Daring to Look Dorothea Langes Photographs and Reports from the Field – Save 34% Today!
Why Buy A Daring to Look Dorothea Langes Photographs and Reports from the Field?
Daring to Look presents never-before-published photos and captions from Dorothea Lange’s fieldwork in California, the Pacific Northwest, and North Carolina during 1939. Lange’s images of squatter camps, benighted farmers, and stark landscapes are stunning, and her captions—which range from simple explanations of settings to historical notes and biographical sketches—add unexpected depth, bringing her subjects and their struggles unforgettably to life, often in their own words.
When Lange was dismissed from the Farm Security Administration at the end of 1939, these photos and field notes were consigned to archives, where they languished, rarely seen. With Daring to Look, Anne Whiston Spirn not only returns them to the public eye, but sets them in the context of Lange’s pioneering life, work, and struggle for critical recognition—firmly placing Lange in her rightful position at the forefront of American photography.

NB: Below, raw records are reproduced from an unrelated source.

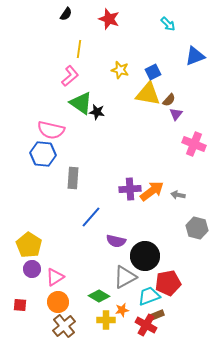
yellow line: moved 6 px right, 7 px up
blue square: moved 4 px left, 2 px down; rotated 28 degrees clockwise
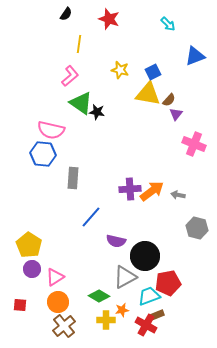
yellow line: moved 5 px up
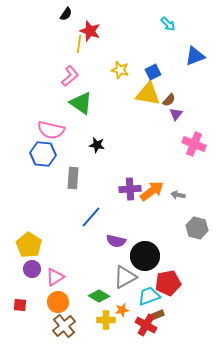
red star: moved 19 px left, 12 px down
black star: moved 33 px down
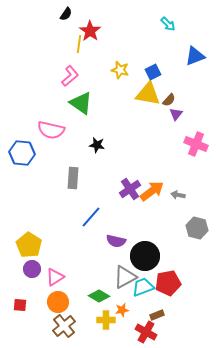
red star: rotated 15 degrees clockwise
pink cross: moved 2 px right
blue hexagon: moved 21 px left, 1 px up
purple cross: rotated 30 degrees counterclockwise
cyan trapezoid: moved 6 px left, 9 px up
red cross: moved 7 px down
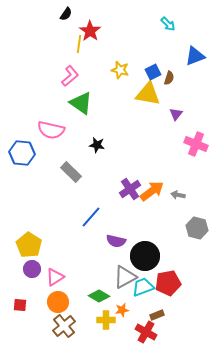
brown semicircle: moved 22 px up; rotated 24 degrees counterclockwise
gray rectangle: moved 2 px left, 6 px up; rotated 50 degrees counterclockwise
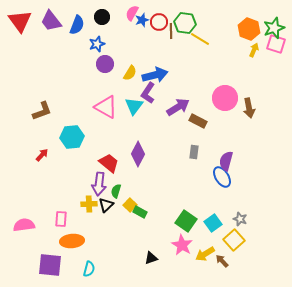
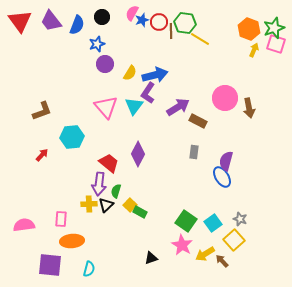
pink triangle at (106, 107): rotated 20 degrees clockwise
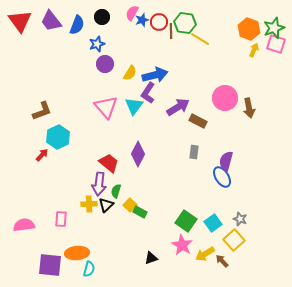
cyan hexagon at (72, 137): moved 14 px left; rotated 20 degrees counterclockwise
orange ellipse at (72, 241): moved 5 px right, 12 px down
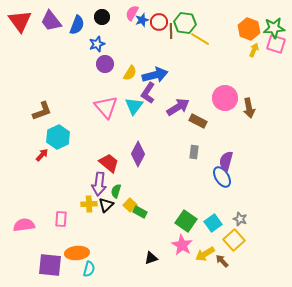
green star at (274, 28): rotated 15 degrees clockwise
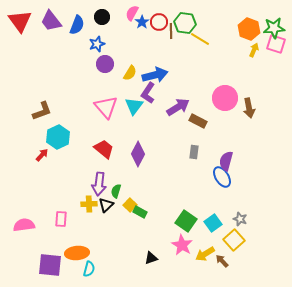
blue star at (142, 20): moved 2 px down; rotated 16 degrees counterclockwise
red trapezoid at (109, 163): moved 5 px left, 14 px up
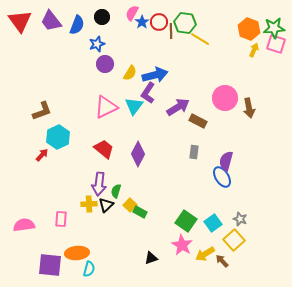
pink triangle at (106, 107): rotated 45 degrees clockwise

“A thoughtful and meticulously researched account of Lange’s career. . . . Spirn, a photographer herself, traces Lange’s path, visiting her locations and subjects in a fascinating series of ‘then and now’ shots.”—Publishers Weekly
“Dorothea Lange has long been regarded as one of the most brilliant photographic witnesses we have ever had to the peoples and landscapes of America, but until now no one has fully appreciated the richness with which she wove images together with words to convey her insights about this nation. We are lucky indeed that Anne Whiston Spirn, herself a gifted photographer and writer, has now recovered Lange’s field notes and woven them into a rich tapestry of texts and images to help us reflect anew on Lange’s extraordinary body of work.”—William Cronon, author of Nature’s Metropolis
Over 3 Five Star Customer Reviews On Amazon!

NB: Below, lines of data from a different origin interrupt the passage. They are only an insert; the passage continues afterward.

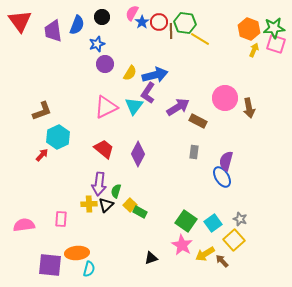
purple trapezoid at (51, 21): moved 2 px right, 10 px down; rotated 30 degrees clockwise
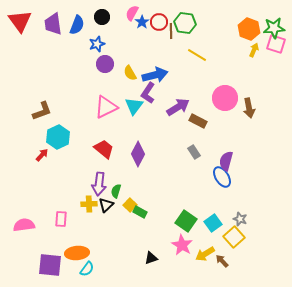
purple trapezoid at (53, 31): moved 7 px up
yellow line at (200, 39): moved 3 px left, 16 px down
yellow semicircle at (130, 73): rotated 119 degrees clockwise
gray rectangle at (194, 152): rotated 40 degrees counterclockwise
yellow square at (234, 240): moved 3 px up
cyan semicircle at (89, 269): moved 2 px left; rotated 21 degrees clockwise
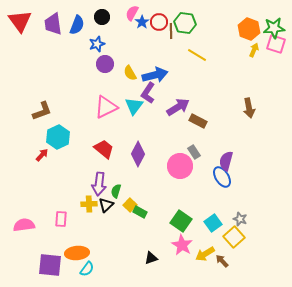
pink circle at (225, 98): moved 45 px left, 68 px down
green square at (186, 221): moved 5 px left
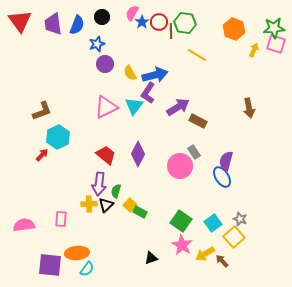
orange hexagon at (249, 29): moved 15 px left
red trapezoid at (104, 149): moved 2 px right, 6 px down
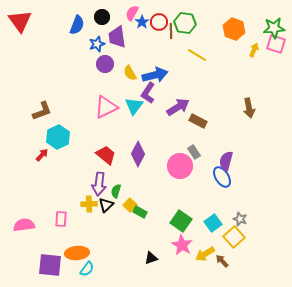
purple trapezoid at (53, 24): moved 64 px right, 13 px down
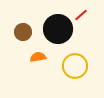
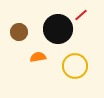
brown circle: moved 4 px left
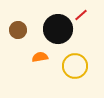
brown circle: moved 1 px left, 2 px up
orange semicircle: moved 2 px right
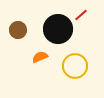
orange semicircle: rotated 14 degrees counterclockwise
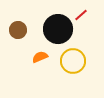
yellow circle: moved 2 px left, 5 px up
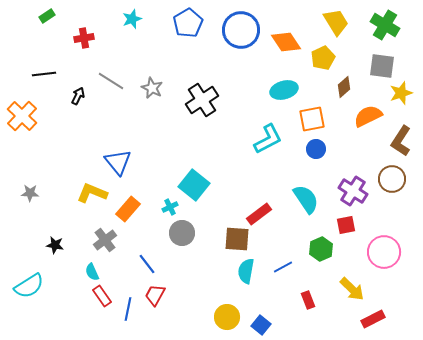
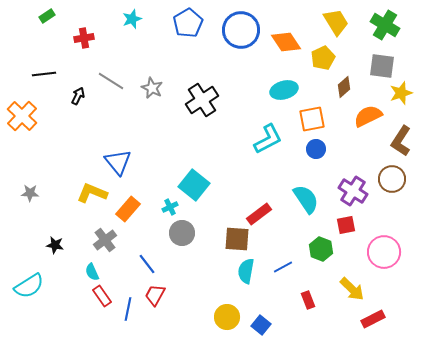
green hexagon at (321, 249): rotated 15 degrees counterclockwise
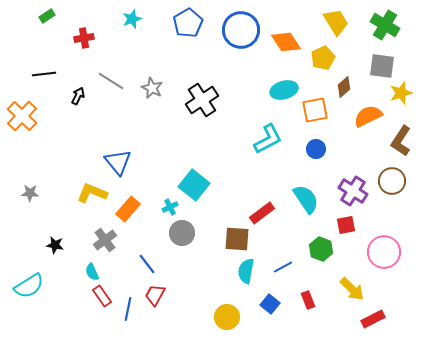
orange square at (312, 119): moved 3 px right, 9 px up
brown circle at (392, 179): moved 2 px down
red rectangle at (259, 214): moved 3 px right, 1 px up
blue square at (261, 325): moved 9 px right, 21 px up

Rare combination of pen and image
Anne Spirn’s latest book is really quite outstanding. She combines the clear eye of a superlative photographer (her own) to write in limpid prose about the clear eye and conscience of another (Dorothea Lange’s). This is not just a meta-documentary, a documentary of a documentary, it is also an examination of the changes that have been wrought in the United States over the last two to three generations, in the physical landscape, in the socio-economy, and in our moral landscape. Lange represented in her photographs some of the critical ironies in the fabric of America – the high mindedness of the WPA program, the debilitating material poverty of her subjects and equally, a spiritual nobility as revealed in the images and her notes. Lange herself, her photographs and the vast subject matter she made her essay are little known in the new generation. Anne Spirn has done the next generation a great service in tilling this soil anew.
Daring to Look: Dorothea Lange’s Photographs and Reports from the Field
As someone who used iconic Lange photos in my American Studies classes for years, this book in one I wish I had had BEFORE I retired last year! Their are photos I hadn’t seen, in areas I didn’t know she worked and, most importantly, her ‘reports from the field’. These notes and extended captions give tremendous background to the photos and would be very interesting to students.